-- Activity --
Your copy of the data below must be exact and must leave out all pictures.

** Records shown follows **

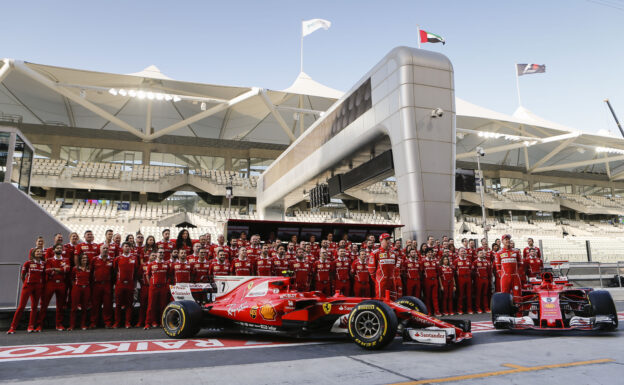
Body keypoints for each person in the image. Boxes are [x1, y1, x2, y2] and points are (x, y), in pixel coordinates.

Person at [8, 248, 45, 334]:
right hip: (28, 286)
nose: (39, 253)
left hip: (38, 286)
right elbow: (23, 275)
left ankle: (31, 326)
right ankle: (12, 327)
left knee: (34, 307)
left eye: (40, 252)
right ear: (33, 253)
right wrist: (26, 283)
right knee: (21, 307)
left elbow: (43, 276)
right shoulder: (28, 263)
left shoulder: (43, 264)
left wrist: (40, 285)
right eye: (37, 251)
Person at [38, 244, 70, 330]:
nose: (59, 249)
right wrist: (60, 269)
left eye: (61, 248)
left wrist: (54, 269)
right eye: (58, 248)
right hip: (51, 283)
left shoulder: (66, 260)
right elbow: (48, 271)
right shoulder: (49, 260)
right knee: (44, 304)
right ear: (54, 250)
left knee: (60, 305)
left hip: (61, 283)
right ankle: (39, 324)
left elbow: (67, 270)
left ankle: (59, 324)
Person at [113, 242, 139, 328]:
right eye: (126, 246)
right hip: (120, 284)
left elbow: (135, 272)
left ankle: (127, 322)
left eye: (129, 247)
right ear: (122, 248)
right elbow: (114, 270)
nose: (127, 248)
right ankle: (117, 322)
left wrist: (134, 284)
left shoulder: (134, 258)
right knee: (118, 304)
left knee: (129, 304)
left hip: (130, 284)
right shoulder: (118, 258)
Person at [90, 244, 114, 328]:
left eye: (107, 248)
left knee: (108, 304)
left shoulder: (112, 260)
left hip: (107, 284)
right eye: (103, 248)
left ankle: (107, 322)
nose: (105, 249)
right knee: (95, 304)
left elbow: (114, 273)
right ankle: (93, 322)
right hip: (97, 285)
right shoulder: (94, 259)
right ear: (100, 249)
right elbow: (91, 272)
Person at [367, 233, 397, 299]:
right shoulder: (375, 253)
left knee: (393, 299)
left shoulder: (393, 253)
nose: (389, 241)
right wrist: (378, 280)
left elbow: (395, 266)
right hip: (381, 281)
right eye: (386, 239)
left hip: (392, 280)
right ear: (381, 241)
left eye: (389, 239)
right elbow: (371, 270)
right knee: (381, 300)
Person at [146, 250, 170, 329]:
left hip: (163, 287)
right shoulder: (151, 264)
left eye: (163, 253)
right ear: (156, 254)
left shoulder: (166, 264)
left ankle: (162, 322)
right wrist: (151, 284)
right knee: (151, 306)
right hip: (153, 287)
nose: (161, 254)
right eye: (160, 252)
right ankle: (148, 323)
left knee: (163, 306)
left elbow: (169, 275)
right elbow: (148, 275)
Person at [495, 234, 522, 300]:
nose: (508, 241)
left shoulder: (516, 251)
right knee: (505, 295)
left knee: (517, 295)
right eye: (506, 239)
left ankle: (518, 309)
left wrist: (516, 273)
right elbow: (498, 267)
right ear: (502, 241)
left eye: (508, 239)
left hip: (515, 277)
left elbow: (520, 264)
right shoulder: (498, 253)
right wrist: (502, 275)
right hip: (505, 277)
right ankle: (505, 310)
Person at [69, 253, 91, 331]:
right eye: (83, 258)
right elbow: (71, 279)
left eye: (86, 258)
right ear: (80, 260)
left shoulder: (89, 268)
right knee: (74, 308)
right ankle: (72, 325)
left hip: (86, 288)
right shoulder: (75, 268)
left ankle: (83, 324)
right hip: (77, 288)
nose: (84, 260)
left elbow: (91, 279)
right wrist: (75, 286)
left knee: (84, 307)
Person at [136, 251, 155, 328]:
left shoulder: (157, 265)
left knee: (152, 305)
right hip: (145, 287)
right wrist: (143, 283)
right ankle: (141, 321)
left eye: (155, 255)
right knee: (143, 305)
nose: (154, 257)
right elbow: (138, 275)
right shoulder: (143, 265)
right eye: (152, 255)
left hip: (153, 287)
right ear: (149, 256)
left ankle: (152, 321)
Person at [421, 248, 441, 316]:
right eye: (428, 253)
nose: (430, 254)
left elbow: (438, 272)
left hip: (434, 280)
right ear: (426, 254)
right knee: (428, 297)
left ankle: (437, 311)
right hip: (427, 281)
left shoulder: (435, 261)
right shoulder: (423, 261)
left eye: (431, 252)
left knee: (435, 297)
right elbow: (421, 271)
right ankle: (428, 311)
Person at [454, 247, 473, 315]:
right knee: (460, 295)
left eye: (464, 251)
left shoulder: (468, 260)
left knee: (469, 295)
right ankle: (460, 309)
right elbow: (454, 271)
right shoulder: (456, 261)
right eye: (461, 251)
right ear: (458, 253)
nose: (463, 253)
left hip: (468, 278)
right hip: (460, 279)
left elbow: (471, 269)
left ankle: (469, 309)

** End of Records shown **

-- Response --
Body keypoints for each person in the image. Boxes are [x1, y1, x2, y2] and points are (x, y), in pixel coordinates.

Person at [8, 248, 45, 334]:
right hip: (28, 286)
nose: (39, 253)
left hip: (38, 286)
right elbow: (23, 275)
left ankle: (31, 326)
right ankle: (12, 327)
left knee: (34, 307)
left eye: (40, 252)
right ear: (33, 253)
right wrist: (26, 283)
right knee: (21, 307)
left elbow: (43, 276)
right shoulder: (28, 263)
left shoulder: (43, 264)
left wrist: (40, 285)
right eye: (37, 251)
Person at [38, 244, 70, 330]:
nose: (59, 249)
right wrist: (60, 269)
left eye: (61, 248)
left wrist: (54, 269)
right eye: (58, 248)
right hip: (51, 283)
left shoulder: (66, 260)
right elbow: (48, 271)
right shoulder: (49, 260)
right knee: (44, 304)
right ear: (54, 250)
left knee: (60, 305)
left hip: (61, 283)
right ankle: (39, 324)
left elbow: (67, 270)
left ankle: (59, 324)
Person at [113, 242, 139, 328]:
right eye: (126, 246)
right hip: (120, 284)
left elbow: (135, 272)
left ankle: (127, 322)
left eye: (129, 247)
right ear: (122, 248)
right elbow: (114, 270)
nose: (127, 248)
right ankle: (117, 322)
left wrist: (134, 284)
left shoulder: (134, 258)
right knee: (118, 304)
left knee: (129, 304)
left hip: (130, 284)
right shoulder: (118, 258)
Person at [90, 244, 114, 328]:
left eye: (107, 248)
left knee: (108, 304)
left shoulder: (112, 260)
left hip: (107, 284)
right eye: (103, 248)
left ankle: (107, 322)
nose: (105, 249)
right knee: (95, 304)
left elbow: (114, 273)
right ankle: (93, 322)
right hip: (97, 285)
right shoulder: (94, 259)
right ear: (100, 249)
right elbow: (91, 272)
Person at [367, 233, 397, 299]:
right shoulder: (375, 253)
left knee: (393, 299)
left shoulder: (393, 253)
nose: (389, 241)
right wrist: (378, 280)
left elbow: (395, 266)
right hip: (381, 281)
right eye: (386, 239)
left hip: (392, 280)
right ear: (381, 241)
left eye: (389, 239)
right elbow: (371, 270)
right knee: (381, 300)
Person at [146, 250, 170, 329]:
left hip: (163, 287)
right shoulder: (151, 264)
left eye: (163, 253)
right ear: (156, 254)
left shoulder: (166, 264)
left ankle: (162, 322)
right wrist: (151, 284)
right knee: (151, 306)
right hip: (153, 287)
nose: (161, 254)
right eye: (160, 252)
right ankle: (148, 323)
left knee: (163, 306)
left elbow: (169, 275)
right elbow: (148, 275)
Person at [495, 234, 522, 300]:
nose: (508, 241)
left shoulder: (516, 251)
right knee: (505, 295)
left knee: (517, 295)
right eye: (506, 239)
left ankle: (518, 309)
left wrist: (516, 273)
right elbow: (498, 267)
right ear: (502, 241)
left eye: (508, 239)
left hip: (515, 277)
left elbow: (520, 264)
right shoulder: (498, 253)
right wrist: (502, 275)
right hip: (505, 277)
right ankle: (505, 310)
Person at [69, 253, 91, 331]:
right eye: (83, 258)
right elbow: (71, 279)
left eye: (86, 258)
right ear: (80, 260)
left shoulder: (89, 268)
right knee: (74, 308)
right ankle: (72, 325)
left hip: (86, 288)
right shoulder: (75, 268)
left ankle: (83, 324)
right hip: (77, 288)
nose: (84, 260)
left elbow: (91, 279)
right wrist: (75, 286)
left knee: (84, 307)
Person at [136, 251, 155, 328]:
left shoulder: (157, 265)
left knee: (152, 305)
right hip: (145, 287)
right wrist: (143, 283)
right ankle: (141, 321)
left eye: (155, 255)
right knee: (143, 305)
nose: (154, 257)
right elbow: (138, 275)
right shoulder: (143, 265)
right eye: (152, 255)
left hip: (153, 287)
right ear: (149, 256)
left ankle: (152, 321)
Person at [421, 248, 441, 316]:
right eye: (428, 253)
nose: (430, 254)
left elbow: (438, 272)
left hip: (434, 280)
right ear: (426, 254)
right knee: (428, 297)
left ankle: (437, 311)
right hip: (427, 281)
left shoulder: (435, 261)
right shoulder: (423, 261)
left eye: (431, 252)
left knee: (435, 297)
right elbow: (421, 271)
right ankle: (428, 311)
Person at [454, 247, 473, 315]:
right knee: (460, 295)
left eye: (464, 251)
left shoulder: (468, 260)
left knee: (469, 295)
right ankle: (460, 309)
right elbow: (454, 271)
right shoulder: (456, 261)
right eye: (461, 251)
right ear: (458, 253)
nose: (463, 253)
left hip: (468, 278)
right hip: (460, 279)
left elbow: (471, 269)
left ankle: (469, 309)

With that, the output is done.